Start of Exercise passage

Search code examples
c#html-agility-packselectnodes

How can I get this text from h4?


(Sorry about my english, I'm brazilian)

I'm trying to get the InnerText from a h4 tag using the HtmlAgilityPack, I managed to get that type of value in 3 of 4 tags in the web site that I need. But the last one is the most important and it just returns an empty value.

Is it possible, that the structure of how the website was build requires a different way to get this value?

This is the specific h4 that I'm trying to extract InnetText ("356.386.496,02"):

<h4 class="text-black--opacity-60 fs-20 fs-sm-42 fs-lg-40 w-100 mt-3">
<span class="align-middle fs-12 fs-lg-12 pr-4">R$</span>
"356.386.496,02"
</h4>

I've tried this:

HtmlDocument htmlDocument = new HtmlDocument();
htmlDocument.LoadHtml(data);

var nodes = htmlDocument.DocumentNode.SelectNodes("//h4[@class='text-black--opacity-60 fs-20 fs-sm-42 fs-lg-40 w-100 mt-3']");

foreach (var node in nodes)
{
    Console.WriteLine(node.InnerText);
}
//Result in console:
//=> 

Note that the SelectNodes method doesn't return null, it find the h4 node perfectly, but the InnerText value is "".


Solution

  • try to replace "356.386.496,02" with 356.386.496,02 or with ""356.386.496,02""
    this solution should be work

    public static void Main()
        {
            var html = 
            @"<h4 class=""text-black--opacity-60 fs-20 fs-sm-42 fs-lg-40 w-100 mt-3"">
    <span class=""align-middle fs-12 fs-lg-12 pr-4"">R$</span>
    ""56.386.496,02""
    </h4>";
    
            var htmlDoc = new HtmlDocument();
            htmlDoc.LoadHtml(html);
    
            var htmlNodes = htmlDoc.DocumentNode.SelectNodes("//h4[@class='text-black--opacity-60 fs-20 fs-sm-42 fs-lg-40 w-100 mt-3']");
    
            foreach (var node in htmlNodes)
            {
    
                Console.WriteLine(node.InnerText);
            }
        }

End of Exercise passage

List of tasks:
1 – Retype the part of the HtmlAgilityPack thread starting at "HtmlDocument htmlDocument = new" and ending at "node in nodes)".
2 – For each statement below, answer yes or no on whether it agrees with the HtmlAgilityPack thread, and quote the words from the thread that decide it. (a) The asker got the value from three of the four tags needed on the web site. (b) The SelectNodes method returns null for the h4. (c) The span inside the h4 holds the text R$.

Start of Dataset content

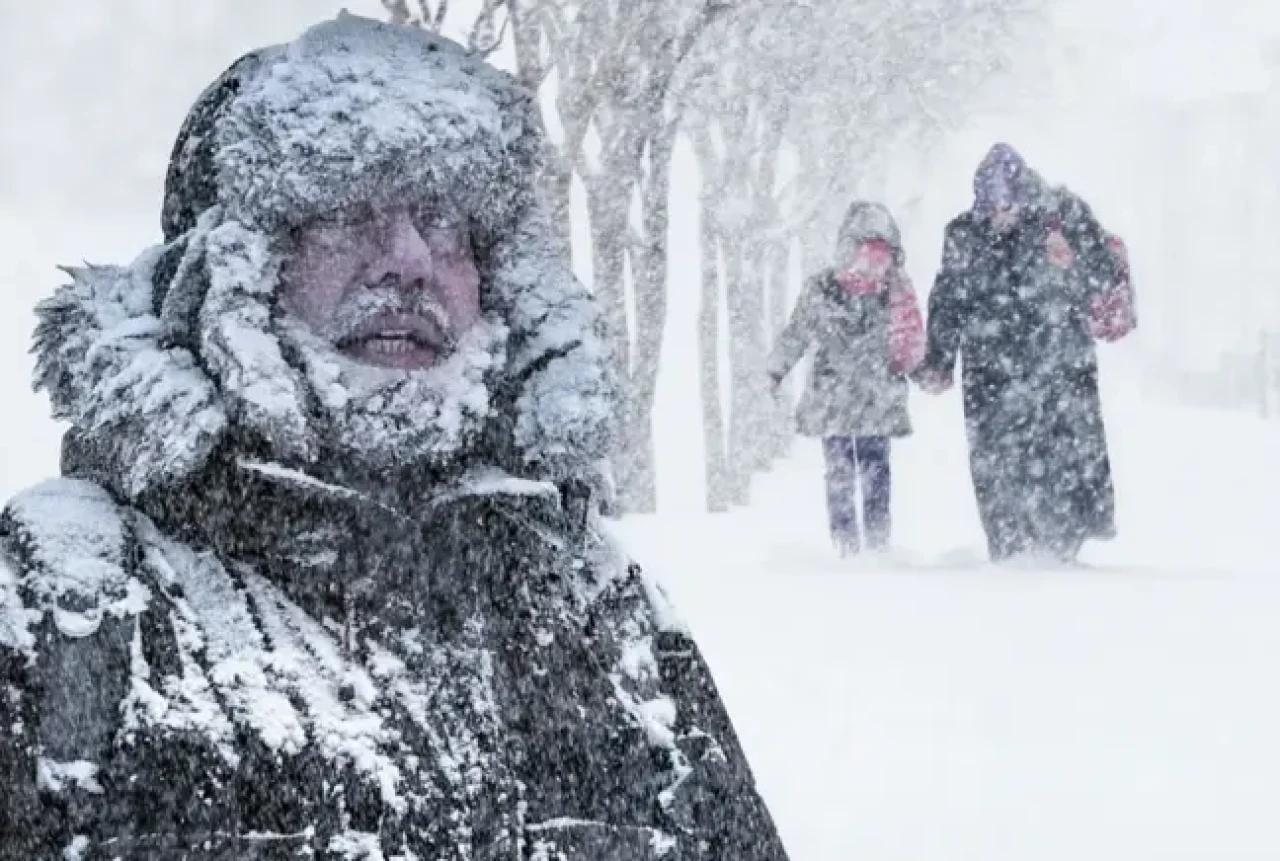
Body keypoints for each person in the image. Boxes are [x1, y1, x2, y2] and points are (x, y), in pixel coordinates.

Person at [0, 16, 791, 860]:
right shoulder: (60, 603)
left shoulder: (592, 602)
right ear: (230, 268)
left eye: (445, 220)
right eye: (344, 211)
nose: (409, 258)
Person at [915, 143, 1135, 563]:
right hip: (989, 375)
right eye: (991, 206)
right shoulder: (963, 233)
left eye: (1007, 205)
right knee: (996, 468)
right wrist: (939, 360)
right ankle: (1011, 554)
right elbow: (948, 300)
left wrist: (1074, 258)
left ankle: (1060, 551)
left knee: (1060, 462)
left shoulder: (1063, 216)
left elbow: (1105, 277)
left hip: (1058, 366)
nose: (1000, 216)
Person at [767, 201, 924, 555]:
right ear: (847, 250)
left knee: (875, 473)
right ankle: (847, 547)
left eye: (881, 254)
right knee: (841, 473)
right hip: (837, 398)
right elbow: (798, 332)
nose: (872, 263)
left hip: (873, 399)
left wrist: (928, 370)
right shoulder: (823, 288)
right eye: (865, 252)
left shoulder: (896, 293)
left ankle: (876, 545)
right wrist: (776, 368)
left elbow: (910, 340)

End of Dataset content

Task responses:
1 –
HtmlDocument htmlDocument = new HtmlDocument();
htmlDocument.LoadHtml(data);

var nodes = htmlDocument.DocumentNode.SelectNodes("//h4[@class='text-black--opacity-60 fs-20 fs-sm-42 fs-lg-40 w-100 mt-3']");

foreach (var node in nodes)

2 –
(a) Yes: "I managed to get that type of value in 3 of 4 tags in the web site that I need."
(b) No: "Note that the SelectNodes method doesn't return null, it find the h4 node perfectly"
(c) Yes: "<span class="align-middle fs-12 fs-lg-12 pr-4">R$</span>"